YOUR INSTRUCTIONS: Pull every line holding the string "коктейль" from the records below.
□ □ □ □ □ □ □
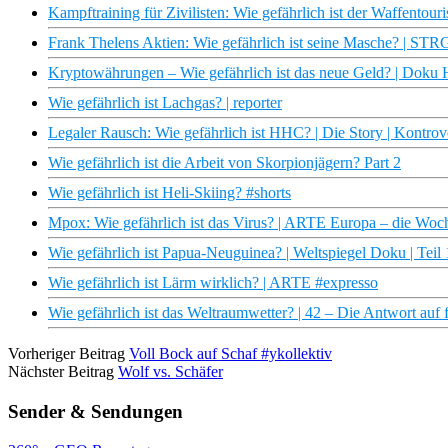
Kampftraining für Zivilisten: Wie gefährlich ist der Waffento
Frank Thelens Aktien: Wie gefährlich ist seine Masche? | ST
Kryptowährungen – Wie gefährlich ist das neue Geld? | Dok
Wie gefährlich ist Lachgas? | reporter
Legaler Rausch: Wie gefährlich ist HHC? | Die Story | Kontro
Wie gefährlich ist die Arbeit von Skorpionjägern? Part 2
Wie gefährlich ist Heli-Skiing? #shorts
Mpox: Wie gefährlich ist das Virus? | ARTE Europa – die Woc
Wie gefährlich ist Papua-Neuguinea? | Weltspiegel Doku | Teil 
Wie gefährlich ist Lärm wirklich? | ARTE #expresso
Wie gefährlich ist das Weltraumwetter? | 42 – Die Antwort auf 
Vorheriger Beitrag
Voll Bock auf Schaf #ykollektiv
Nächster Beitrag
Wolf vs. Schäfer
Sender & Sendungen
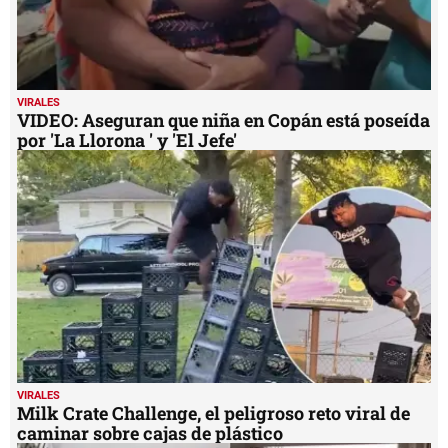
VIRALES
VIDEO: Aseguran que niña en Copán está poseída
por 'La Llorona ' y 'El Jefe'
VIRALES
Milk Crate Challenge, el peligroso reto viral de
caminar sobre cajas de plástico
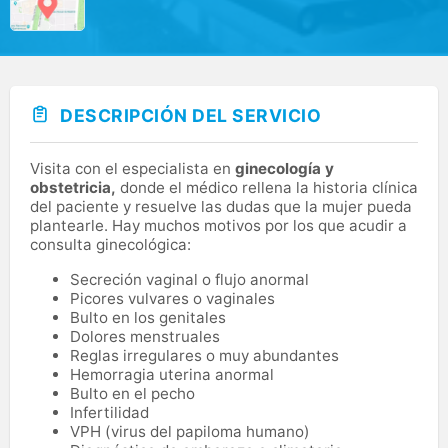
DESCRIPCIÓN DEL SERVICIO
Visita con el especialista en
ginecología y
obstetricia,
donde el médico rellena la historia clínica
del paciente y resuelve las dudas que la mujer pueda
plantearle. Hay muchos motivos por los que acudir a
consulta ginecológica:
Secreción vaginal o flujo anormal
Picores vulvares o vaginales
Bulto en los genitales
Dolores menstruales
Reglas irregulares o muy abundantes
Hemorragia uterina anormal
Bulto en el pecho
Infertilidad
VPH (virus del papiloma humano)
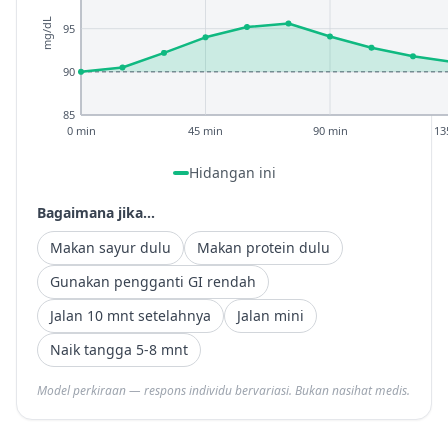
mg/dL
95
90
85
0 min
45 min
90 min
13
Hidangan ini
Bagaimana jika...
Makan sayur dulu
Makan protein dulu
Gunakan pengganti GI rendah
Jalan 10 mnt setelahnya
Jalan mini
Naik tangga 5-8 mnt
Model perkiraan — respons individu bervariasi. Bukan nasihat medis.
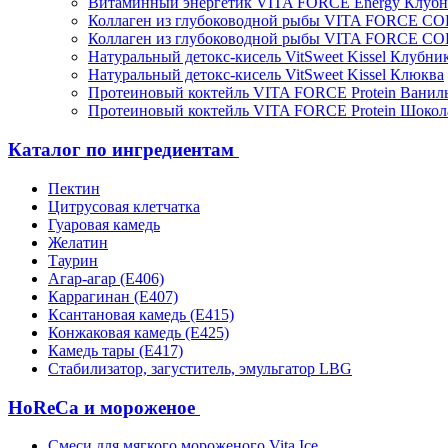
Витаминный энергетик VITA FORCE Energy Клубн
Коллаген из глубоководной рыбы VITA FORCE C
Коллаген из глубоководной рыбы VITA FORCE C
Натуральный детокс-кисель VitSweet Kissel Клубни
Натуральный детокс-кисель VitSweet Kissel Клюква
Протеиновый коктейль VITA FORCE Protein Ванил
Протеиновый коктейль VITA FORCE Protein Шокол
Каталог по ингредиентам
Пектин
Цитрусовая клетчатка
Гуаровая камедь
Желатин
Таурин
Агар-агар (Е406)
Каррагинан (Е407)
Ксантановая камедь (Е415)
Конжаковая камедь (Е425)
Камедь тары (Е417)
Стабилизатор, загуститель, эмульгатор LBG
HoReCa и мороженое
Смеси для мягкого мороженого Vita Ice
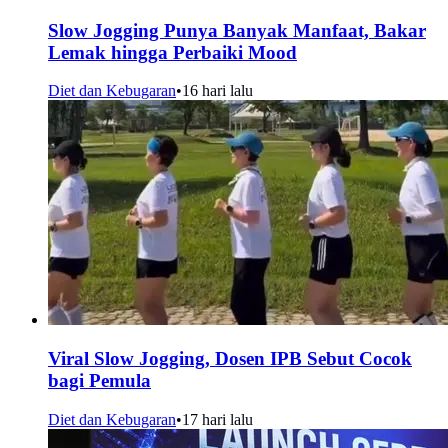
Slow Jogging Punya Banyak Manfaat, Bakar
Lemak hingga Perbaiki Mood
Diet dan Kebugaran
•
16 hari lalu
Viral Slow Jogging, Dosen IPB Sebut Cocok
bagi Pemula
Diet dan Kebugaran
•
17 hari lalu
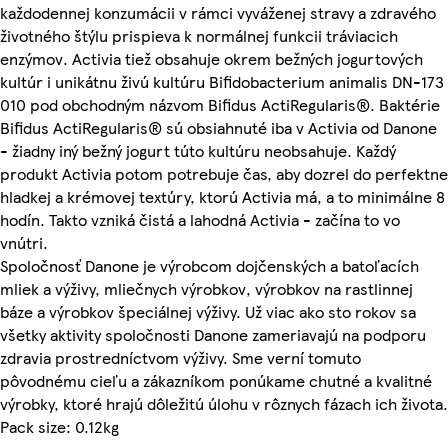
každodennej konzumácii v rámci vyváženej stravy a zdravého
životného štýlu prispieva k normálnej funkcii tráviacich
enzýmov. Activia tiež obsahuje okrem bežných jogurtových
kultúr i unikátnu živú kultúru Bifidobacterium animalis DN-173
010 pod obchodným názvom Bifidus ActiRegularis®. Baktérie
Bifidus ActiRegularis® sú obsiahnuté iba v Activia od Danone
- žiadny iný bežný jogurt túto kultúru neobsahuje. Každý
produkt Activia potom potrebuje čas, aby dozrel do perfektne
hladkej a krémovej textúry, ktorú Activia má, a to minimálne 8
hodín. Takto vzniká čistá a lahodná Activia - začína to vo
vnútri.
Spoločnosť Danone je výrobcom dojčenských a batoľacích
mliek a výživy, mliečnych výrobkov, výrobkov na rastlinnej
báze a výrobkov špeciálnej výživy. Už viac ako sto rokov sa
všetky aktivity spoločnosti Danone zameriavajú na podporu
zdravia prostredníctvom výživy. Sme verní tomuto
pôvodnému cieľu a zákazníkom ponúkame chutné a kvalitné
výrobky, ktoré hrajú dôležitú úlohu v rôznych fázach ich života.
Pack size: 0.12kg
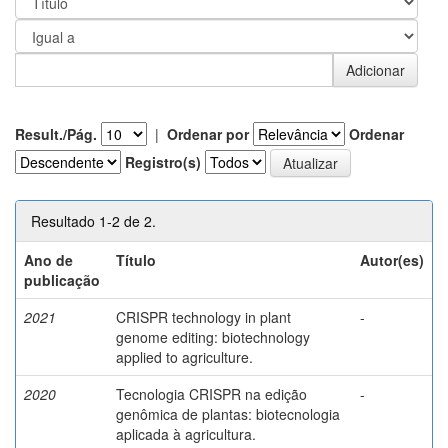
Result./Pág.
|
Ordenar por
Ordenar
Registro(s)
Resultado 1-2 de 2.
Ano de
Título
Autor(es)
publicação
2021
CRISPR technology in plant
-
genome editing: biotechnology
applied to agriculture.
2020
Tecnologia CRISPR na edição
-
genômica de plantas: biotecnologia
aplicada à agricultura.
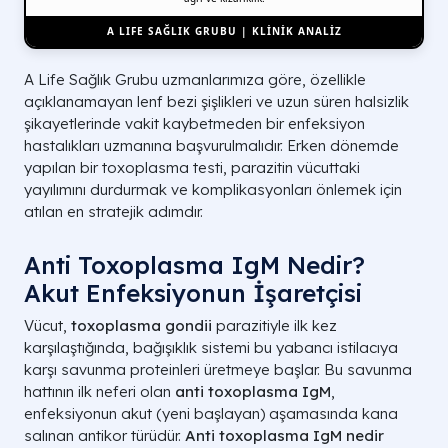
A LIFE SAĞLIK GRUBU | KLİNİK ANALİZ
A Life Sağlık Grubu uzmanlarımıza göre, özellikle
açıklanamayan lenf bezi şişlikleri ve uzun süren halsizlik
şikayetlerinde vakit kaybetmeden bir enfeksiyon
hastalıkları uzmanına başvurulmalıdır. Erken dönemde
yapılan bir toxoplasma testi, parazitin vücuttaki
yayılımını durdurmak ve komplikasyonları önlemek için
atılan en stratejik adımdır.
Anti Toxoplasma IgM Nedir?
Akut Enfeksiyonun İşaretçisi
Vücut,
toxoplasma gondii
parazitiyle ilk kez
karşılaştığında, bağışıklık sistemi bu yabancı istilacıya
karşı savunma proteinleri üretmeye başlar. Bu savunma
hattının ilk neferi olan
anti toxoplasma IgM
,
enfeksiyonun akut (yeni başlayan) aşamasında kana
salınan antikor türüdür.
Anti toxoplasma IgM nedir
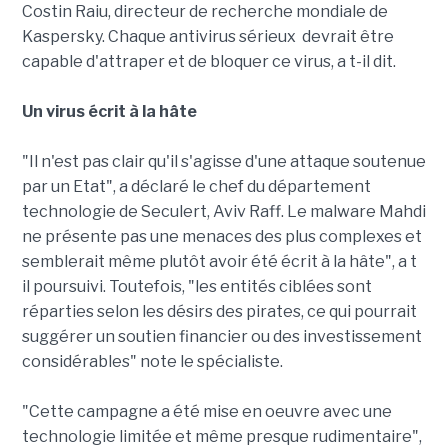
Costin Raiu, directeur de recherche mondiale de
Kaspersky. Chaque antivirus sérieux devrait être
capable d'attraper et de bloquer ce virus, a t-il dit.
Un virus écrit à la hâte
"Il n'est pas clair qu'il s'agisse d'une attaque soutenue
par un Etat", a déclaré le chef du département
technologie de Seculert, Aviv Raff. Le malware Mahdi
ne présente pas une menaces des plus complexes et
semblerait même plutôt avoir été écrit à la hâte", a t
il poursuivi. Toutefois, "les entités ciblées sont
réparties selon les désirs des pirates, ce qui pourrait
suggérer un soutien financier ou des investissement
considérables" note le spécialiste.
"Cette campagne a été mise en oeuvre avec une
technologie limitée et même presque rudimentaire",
□ □ □ □ □ □ □
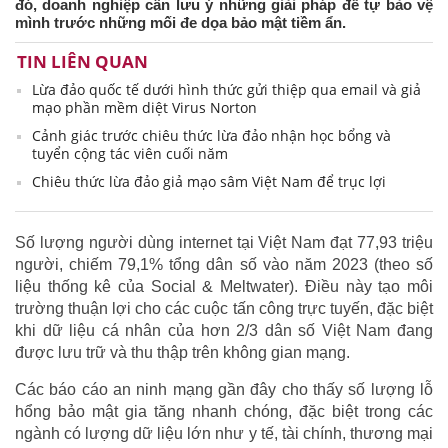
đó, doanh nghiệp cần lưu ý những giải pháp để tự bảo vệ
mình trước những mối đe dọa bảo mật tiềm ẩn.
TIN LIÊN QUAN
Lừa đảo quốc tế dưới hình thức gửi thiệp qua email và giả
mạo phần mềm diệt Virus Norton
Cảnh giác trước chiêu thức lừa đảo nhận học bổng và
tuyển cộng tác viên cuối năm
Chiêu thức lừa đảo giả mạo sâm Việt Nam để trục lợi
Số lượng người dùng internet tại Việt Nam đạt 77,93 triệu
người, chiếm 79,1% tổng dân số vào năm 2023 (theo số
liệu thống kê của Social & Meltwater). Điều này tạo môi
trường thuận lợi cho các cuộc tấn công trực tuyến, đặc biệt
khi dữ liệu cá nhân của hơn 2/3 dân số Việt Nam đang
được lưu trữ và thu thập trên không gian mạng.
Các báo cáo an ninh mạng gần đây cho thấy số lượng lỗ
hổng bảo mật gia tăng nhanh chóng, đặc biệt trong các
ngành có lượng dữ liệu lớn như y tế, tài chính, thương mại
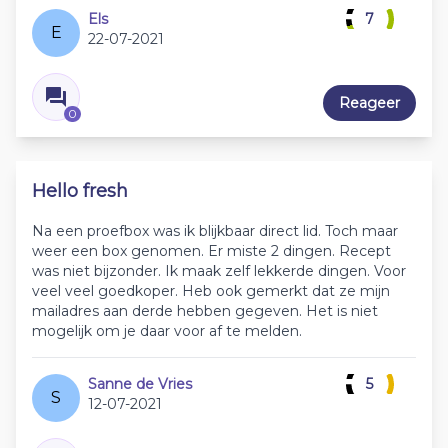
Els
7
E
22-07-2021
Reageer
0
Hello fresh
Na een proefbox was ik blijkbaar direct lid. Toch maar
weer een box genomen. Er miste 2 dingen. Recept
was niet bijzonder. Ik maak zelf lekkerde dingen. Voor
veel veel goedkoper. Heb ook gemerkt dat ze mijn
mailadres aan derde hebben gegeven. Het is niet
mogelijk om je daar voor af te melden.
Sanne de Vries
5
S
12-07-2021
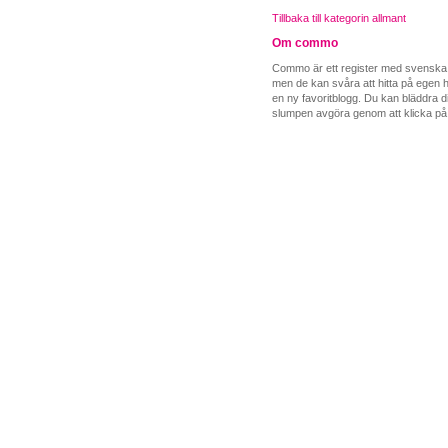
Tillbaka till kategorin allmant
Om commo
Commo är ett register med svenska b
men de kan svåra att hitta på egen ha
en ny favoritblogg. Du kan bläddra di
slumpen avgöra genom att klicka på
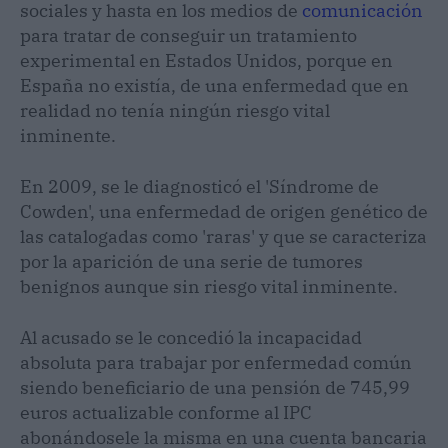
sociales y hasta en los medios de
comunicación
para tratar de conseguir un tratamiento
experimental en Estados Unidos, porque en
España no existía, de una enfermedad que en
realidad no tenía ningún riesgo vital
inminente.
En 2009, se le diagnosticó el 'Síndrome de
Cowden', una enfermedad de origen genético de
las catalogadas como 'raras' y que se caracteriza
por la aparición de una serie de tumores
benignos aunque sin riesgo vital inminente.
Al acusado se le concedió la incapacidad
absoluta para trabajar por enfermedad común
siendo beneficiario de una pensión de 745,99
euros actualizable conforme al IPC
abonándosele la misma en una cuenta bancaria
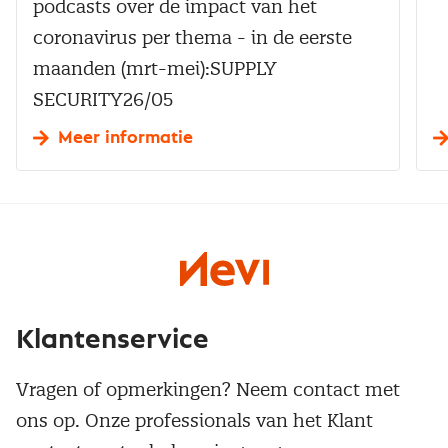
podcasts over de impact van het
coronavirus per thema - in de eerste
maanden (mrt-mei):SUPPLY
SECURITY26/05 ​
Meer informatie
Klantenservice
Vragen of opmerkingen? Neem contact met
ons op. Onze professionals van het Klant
□ □ □ □ □ □ □
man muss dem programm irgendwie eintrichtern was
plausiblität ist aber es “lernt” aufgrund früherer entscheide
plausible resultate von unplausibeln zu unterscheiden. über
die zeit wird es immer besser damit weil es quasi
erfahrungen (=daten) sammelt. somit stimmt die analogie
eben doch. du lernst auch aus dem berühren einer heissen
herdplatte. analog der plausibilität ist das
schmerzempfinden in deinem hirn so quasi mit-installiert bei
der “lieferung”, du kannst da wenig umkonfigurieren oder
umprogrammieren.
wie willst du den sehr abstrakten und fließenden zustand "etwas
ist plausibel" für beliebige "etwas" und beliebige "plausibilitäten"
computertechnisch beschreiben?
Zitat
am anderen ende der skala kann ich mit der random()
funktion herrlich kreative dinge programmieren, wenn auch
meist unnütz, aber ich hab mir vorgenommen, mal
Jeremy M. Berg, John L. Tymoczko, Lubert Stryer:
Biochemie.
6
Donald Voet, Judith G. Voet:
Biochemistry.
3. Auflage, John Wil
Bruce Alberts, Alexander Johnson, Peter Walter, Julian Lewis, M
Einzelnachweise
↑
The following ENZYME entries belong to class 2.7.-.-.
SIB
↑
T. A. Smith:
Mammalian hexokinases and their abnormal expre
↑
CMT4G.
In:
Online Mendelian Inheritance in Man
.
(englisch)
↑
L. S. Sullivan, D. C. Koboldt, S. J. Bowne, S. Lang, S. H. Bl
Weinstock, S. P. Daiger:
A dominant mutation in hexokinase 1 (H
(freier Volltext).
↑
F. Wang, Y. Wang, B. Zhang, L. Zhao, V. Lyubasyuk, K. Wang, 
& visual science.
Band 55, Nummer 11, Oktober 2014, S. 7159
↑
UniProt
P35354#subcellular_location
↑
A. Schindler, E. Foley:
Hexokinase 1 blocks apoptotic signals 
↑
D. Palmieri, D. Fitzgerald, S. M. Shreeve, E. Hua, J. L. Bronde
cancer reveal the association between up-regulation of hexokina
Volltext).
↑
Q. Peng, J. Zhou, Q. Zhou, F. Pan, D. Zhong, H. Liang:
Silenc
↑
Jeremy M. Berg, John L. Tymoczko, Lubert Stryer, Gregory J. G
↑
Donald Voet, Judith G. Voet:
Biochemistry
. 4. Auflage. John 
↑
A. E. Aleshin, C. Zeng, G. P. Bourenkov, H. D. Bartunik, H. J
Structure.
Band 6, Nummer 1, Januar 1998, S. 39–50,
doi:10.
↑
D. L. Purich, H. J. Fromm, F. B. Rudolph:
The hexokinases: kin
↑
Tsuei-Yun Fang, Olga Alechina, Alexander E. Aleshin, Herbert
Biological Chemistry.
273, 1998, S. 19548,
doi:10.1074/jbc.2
□ □ □ □ □ □ □
SOLUTION TO THE PROBLEM:
Протеиновый коктейль VITA FORCE Protein Ванил
Протеиновый коктейль VITA FORCE Protein Шокол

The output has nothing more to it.